Menurut penulis kegiatan-kegiatan diatas disatu sisi baik sebagai sarana membangun kedekatan individu dengan individu kelompok dengan kelompok yang kita sebut sebagai ikatan pela-gandong namun bukan itu akar persoalan konflik sosial.
Menggunakan analisis kelas yang digagas oleh Karl Hendrick Marx (1818) filsuf dan ekonom dari Jerman, analisis kelas yang umumnya juga dikenal dengan matrealisme historis dipahami secara ringkas sebagai tesis bahwa “basic struktur mengkondisikan superstruktur” realitas material menentukan realitas mental, realitas ekonomis menentukan realitas sosial, politik, legal dan kebudayaan (Suryajaya, 2012).

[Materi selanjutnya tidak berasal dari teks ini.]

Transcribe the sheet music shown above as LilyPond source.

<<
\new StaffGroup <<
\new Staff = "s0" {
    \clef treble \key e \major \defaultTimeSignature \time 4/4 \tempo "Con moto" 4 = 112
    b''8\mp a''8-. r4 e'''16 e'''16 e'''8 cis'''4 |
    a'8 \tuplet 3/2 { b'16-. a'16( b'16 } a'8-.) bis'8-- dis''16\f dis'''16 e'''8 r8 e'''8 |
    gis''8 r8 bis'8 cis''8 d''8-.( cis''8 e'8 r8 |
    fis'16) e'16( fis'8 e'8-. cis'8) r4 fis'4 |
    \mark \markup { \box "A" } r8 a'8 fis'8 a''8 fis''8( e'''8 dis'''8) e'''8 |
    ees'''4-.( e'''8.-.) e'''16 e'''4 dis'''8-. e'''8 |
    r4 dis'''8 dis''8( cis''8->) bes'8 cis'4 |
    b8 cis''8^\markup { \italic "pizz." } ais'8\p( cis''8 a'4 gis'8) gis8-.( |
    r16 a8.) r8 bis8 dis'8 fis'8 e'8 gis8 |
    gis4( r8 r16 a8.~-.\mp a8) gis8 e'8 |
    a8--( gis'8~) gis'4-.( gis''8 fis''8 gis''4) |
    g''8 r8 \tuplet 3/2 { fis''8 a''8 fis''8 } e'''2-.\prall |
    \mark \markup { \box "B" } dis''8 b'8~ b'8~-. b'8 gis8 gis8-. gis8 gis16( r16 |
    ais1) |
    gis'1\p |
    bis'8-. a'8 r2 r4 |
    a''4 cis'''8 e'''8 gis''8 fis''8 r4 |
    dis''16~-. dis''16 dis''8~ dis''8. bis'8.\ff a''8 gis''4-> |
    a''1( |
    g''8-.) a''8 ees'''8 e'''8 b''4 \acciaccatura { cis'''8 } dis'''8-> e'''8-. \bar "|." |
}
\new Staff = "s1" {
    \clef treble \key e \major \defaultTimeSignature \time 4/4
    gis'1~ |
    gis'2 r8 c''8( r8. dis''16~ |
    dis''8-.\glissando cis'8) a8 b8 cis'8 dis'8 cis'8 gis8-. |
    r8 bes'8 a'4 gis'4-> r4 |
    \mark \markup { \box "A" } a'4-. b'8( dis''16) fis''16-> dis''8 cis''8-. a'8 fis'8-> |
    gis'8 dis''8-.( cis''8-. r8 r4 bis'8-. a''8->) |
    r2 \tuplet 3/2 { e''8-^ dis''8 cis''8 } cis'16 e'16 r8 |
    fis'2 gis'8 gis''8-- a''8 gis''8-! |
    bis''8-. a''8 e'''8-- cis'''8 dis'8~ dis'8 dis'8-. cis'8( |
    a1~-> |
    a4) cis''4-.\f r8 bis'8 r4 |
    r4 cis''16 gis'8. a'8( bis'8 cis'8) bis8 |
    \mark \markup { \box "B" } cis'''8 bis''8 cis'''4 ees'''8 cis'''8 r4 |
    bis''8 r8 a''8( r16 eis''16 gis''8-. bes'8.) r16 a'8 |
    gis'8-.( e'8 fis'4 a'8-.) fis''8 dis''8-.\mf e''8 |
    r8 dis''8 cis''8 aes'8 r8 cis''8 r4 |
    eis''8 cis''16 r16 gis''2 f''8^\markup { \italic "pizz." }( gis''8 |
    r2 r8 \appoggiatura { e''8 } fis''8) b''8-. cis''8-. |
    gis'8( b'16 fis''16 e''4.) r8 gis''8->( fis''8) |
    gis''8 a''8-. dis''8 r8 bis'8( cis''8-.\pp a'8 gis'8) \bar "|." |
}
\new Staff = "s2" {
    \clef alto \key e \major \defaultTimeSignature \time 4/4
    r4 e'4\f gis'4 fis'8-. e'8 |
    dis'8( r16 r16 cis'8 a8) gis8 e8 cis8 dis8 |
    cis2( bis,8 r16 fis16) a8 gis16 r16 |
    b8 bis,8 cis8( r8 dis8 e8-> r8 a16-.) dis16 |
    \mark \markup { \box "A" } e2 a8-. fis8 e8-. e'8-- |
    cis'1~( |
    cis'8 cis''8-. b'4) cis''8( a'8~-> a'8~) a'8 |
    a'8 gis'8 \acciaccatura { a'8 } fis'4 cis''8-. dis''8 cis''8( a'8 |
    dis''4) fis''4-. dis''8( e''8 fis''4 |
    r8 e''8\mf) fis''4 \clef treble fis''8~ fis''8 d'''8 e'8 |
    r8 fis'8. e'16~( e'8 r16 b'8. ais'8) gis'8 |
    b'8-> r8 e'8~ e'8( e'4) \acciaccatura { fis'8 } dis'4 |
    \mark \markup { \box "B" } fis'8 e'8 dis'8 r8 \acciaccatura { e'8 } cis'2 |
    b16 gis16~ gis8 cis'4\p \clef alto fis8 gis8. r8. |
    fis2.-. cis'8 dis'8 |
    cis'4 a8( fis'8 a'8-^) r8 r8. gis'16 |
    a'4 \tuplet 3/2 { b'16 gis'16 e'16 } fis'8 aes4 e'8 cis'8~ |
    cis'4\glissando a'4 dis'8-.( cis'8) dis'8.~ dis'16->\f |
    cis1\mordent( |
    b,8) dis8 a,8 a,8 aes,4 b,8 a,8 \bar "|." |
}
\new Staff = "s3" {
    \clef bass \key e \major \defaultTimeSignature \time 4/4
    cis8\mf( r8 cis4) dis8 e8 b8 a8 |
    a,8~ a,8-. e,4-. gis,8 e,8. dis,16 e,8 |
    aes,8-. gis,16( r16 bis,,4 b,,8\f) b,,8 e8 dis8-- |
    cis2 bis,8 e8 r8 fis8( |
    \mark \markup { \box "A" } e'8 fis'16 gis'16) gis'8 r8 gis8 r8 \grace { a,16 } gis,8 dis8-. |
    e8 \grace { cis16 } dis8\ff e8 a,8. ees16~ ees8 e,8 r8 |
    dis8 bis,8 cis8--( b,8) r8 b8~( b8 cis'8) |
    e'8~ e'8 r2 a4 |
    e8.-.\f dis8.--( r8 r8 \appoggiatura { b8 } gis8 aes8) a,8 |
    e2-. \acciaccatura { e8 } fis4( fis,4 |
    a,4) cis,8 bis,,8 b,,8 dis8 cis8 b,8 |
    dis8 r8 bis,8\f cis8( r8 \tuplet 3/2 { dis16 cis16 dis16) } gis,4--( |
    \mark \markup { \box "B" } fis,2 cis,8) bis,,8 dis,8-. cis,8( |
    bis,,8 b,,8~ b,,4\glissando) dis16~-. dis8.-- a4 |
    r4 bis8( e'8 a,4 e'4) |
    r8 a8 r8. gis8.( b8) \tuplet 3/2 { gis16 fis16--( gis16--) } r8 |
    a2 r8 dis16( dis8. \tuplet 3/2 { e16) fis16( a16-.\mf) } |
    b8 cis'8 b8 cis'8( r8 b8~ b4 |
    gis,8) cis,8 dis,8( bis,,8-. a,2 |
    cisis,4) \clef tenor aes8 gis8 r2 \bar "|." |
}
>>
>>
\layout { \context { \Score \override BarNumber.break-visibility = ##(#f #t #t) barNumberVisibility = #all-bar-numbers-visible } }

Dengan demikian asbabun nuzul dari konflik sosial adalah ketimpangan ekonomi. Provinsi Maluku, menurut data Badan Pusat Statistik (BPS) masih konsisten sebagai daerah termiskin sejak 2015 hingga 2024, kondisi ini mengakibatkan persoalan sosial di Maluku tidak ada akhirnya, jika persoalan ekonomi tidak segera di benahi maka Maluku tetap menjadi Kawasan dengan zona konflik sosial.
Secara umum untuk mengukur ketimpangan biasanya terdapat dua cara, yakni melalui pengeluaran dan pendapatan. Ketimpangan berdasar pada pendapatan umumnya akan lebih tinggi dibandingkan ketimpangan berdasar pada pengeluaran (Yusuf, 2018). Mengapa demikian? melihat ketimpangan berdasar pendapatan akan mencakup hal yang tak hanya sekedar luas akan tetapi fundamental, misalnya seperti tabungan.
Dalam mengukur ketimpangan berdasar pengeluaran hal seperti tabungan luput dari analisa. Soal tabungan ini menjadi penting ketika dalam realitanya kelas yang tergolong kaya lebih memiliki banyak tabungan, sementara kelas yang lebih miskin cenderung tidak ada bahkan negatif (meminjam uang).
Perlu dicatat, perhitungan BPS berdasarkan data pengeluaran, bukan pendapatan atau kekayaan. Jadi indeks Gini versi BPS sebatas mengukur ketimpangan pengeluaran, bukan ketimpangan pendapatan (income inequality) atau ketimpangan kekayaan (wealth inequality). Tentu saja perhitungan berdasarkan pengeluaran menghasilkan angka ketimpangan jauh lebih rendah ketimbang berdasarkan pendapatan dan kekayaan.
Apa yang dibahas oleh paslon incumbent misalnya soal data BPS pada tahun 2018 angka kemiskinan 18,22% sampai dengan Maret 2024 turun menjadi 16,05% bisa dibenarkan menggunakan perhitungan pengeluaran, tapi apakah itu linear dengan kesejahteraan Masyarakat Maluku pada umumnya?
Pada akhirnya kita hanya mendengar slogan dan retorika politik memuakan dari para politisi culas. Membayangkan Maluku keluar dari zona kemiskinan masih sangatlah jauh ibarat pungguk merindukan rembulan.